La transformation silencieuse des rôles et des responsabilités au sein du système de santé suscite un malaise croissant chez les médecins, bien au-delà d’une simple résistance au changement. L’écart entre la terminologie officielle – supervision, collaboration – et la réalité vécue sur le terrain remet en question l’équilibre des relations professionnelles et la clarté des attentes.
Ce sentiment d’inconfort, selon le Dr Timothée Lesaca, psychiatre, ne naît pas de la clinique elle-même, mais de l’analyse des accords qui encadrent la supervision et la collaboration. Un langage réglementaire précis, mais qui masque une évolution structurelle profonde. Historiquement, la supervision impliquait un accompagnement direct, un partage d’expérience et une transmission progressive des responsabilités. La collaboration, elle, reposait sur le dialogue, la confiance et une copropriété des soins.
Aujourd’hui, ces termes semblent souvent vidés de leur substance. La supervision se réduit fréquemment à une simple obligation administrative, la présence physique cédant la place à une disponibilité formelle. La documentation supplante l’engagement réel, et la responsabilité est diluée au sein des systèmes, plutôt que clairement attribuée à des individus. « La langue reste intacte, mais l’architecture sous-jacente a doucement évolué », souligne le Dr Lesaca.

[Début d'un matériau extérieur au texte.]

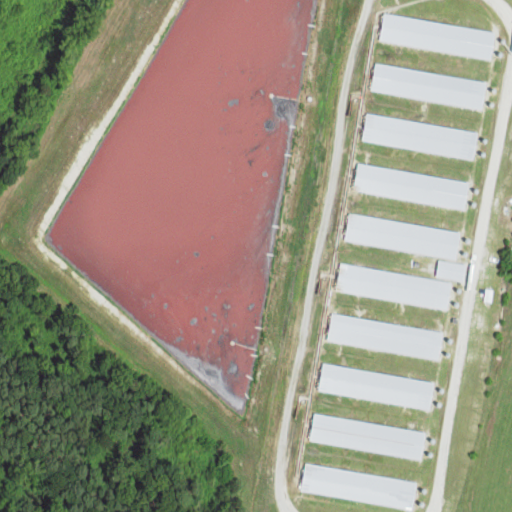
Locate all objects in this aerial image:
building: (438, 36)
building: (439, 37)
building: (429, 85)
building: (430, 87)
building: (421, 136)
building: (422, 137)
building: (412, 186)
building: (413, 187)
building: (403, 236)
building: (404, 237)
building: (452, 270)
building: (453, 271)
building: (394, 285)
building: (396, 287)
building: (385, 336)
building: (387, 337)
building: (377, 386)
building: (378, 386)
building: (368, 436)
building: (369, 437)
building: (358, 486)
building: (360, 487)
road: (366, 507)
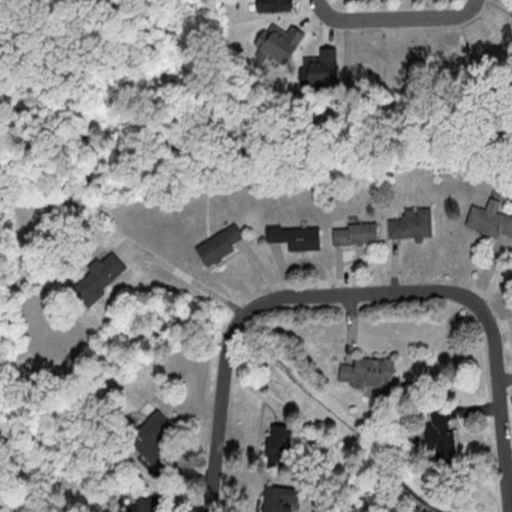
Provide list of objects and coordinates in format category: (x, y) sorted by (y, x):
building: (275, 5)
road: (395, 18)
building: (490, 220)
building: (412, 224)
building: (355, 233)
building: (295, 237)
building: (219, 245)
road: (188, 276)
building: (100, 277)
road: (267, 301)
building: (368, 372)
road: (503, 411)
building: (440, 432)
building: (153, 438)
building: (278, 443)
building: (279, 499)
building: (140, 504)
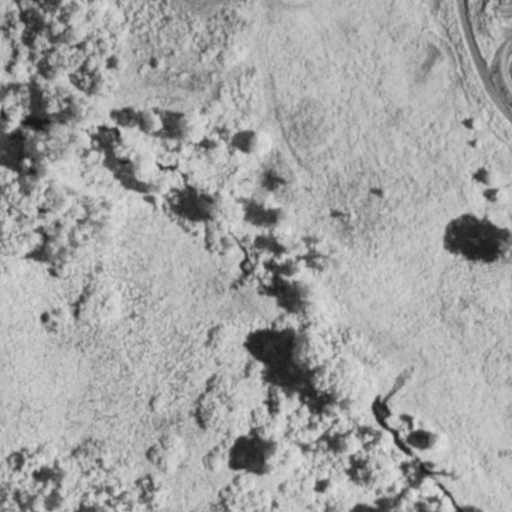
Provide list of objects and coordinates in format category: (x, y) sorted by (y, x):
road: (476, 62)
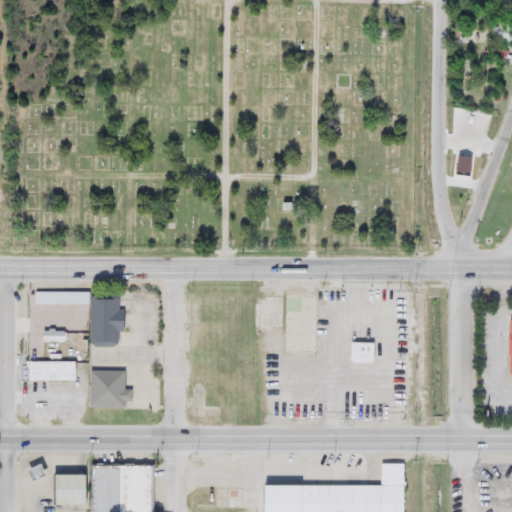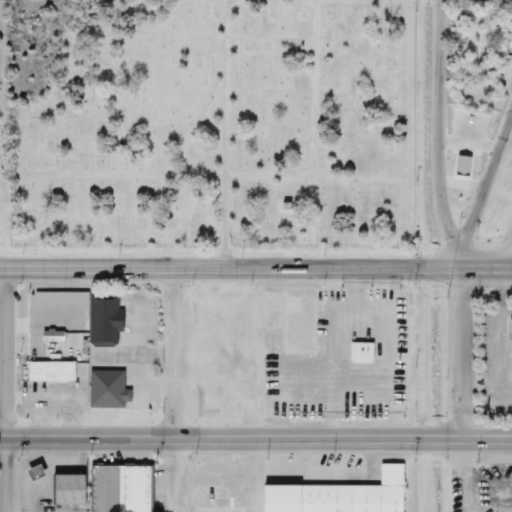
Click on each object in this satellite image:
building: (498, 34)
building: (504, 38)
building: (495, 54)
road: (441, 123)
park: (222, 128)
road: (228, 132)
road: (315, 132)
road: (223, 174)
road: (485, 178)
road: (129, 220)
road: (456, 254)
road: (511, 261)
road: (256, 265)
building: (90, 314)
building: (91, 314)
building: (296, 323)
road: (504, 331)
building: (50, 337)
building: (50, 337)
building: (509, 346)
road: (457, 349)
building: (359, 352)
building: (359, 353)
building: (48, 371)
building: (49, 371)
road: (4, 388)
road: (174, 388)
building: (105, 390)
building: (105, 390)
road: (255, 438)
building: (66, 489)
building: (67, 489)
building: (120, 489)
building: (120, 489)
building: (336, 495)
building: (336, 496)
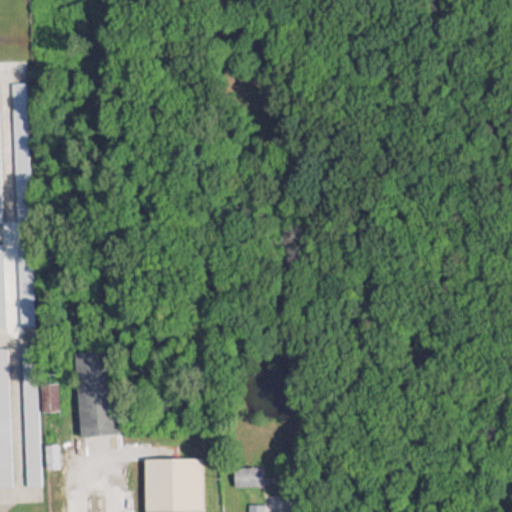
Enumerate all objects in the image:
road: (8, 75)
road: (12, 232)
road: (10, 295)
road: (14, 337)
building: (245, 469)
road: (300, 473)
building: (170, 482)
road: (28, 493)
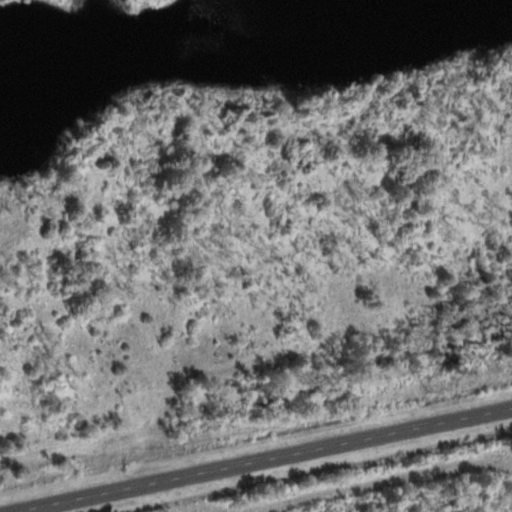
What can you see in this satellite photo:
road: (262, 459)
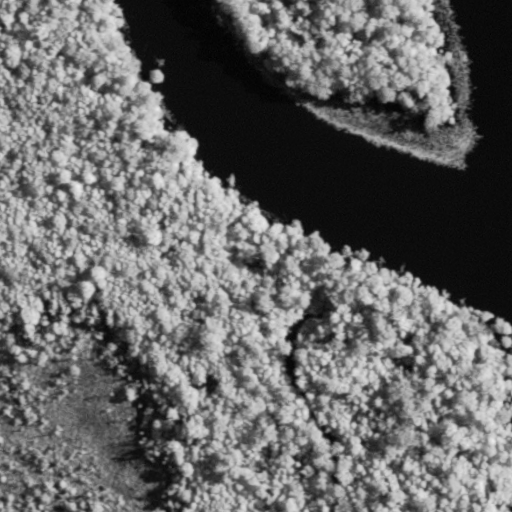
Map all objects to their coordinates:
river: (323, 142)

Cette situation ne relève pas, selon lui, d’une opposition aux infirmières praticiennes (IP) ou aux assistants médicaux (AM). Il reconnaît leur contribution et l’amélioration de l’accès aux soins qu’elles permettent. Le problème réside dans la dissonance entre les intitulés de poste et les responsabilités effectives. Des enquêtes nationales confirment cette ambivalence : si les médecins constatent une amélioration de l’accès et de l’efficacité grâce à la collaboration avec les IP et les AM, ils sont moins nombreux à estimer que cela réduit leur charge de travail ou améliore la qualité des soins.
Les études qualitatives révèlent que les relations de supervision ou de collaboration sont souvent motivées par des impératifs réglementaires, de facturation ou institutionnels, plutôt que par un réel besoin de mentorat ou de partage de compétences. Les attentes en matière de supervision, d’escalade et de prise de décision commune restent floues. Cette ambiguïté conduit les professionnels de santé à adopter des stratégies d’adaptation variées : certains s’investissent davantage pour tenter de rétablir la clarté, d’autres limitent leur engagement aux exigences formelles, par crainte des risques.
Les infirmières praticiennes, notamment celles exerçant dans des États où leur champ de pratique est plus large, font état d’une grande autonomie et d’une satisfaction professionnelle élevée. Cependant, beaucoup d’entre elles maintiennent volontairement des relations de collaboration avec les médecins, non pas pour une supervision stricte, mais pour le partage des risques, la légitimité et la protection institutionnelle. Les assistants médicaux, quant à eux, se sentent souvent frustrés par une supervision symbolique ou inaccessible, devant assumer des responsabilités importantes tout en restant formellement dépendants.
En résumé, un modèle se dessine : les médecins ressentent une responsabilité sans autorité claire, les infirmières praticiennes jouissent d’une autonomie sans isolement total, et les assistants médicaux souffrent d’une dépendance sans soutien constant. Les établissements, de leur côté, considèrent souvent ces dispositifs comme efficaces, car l’ambiguïté permet de diluer les responsabilités et de préserver le flux de travail.
Le Dr Lesaca insiste sur le fait qu’il ne s’agit pas d’une critique de l’élargissement des champs de pratique, mais d’une analyse précise de la situation actuelle. Lorsque la supervision et la collaboration se limitent à des mécanismes contractuels, la clarté devient essentielle pour éviter que les médecins n’attribuent à tort les conséquences structurelles à leurs propres lacunes. La retenue, dans ce contexte, peut être un signe de professionnalisme plutôt que de désengagement.
Comprendre les limites de son champ d’action et savoir quand son jugement est sollicité (ou simplement toléré) permet aux médecins d’assumer leurs responsabilités de manière honnête et de préserver leur intégrité. L’identité professionnelle se construit avec le temps, à partir de l’expérience, et il est essentiel de reconnaître le coût des adaptations nécessaires pour évoluer dans un système en constante mutation.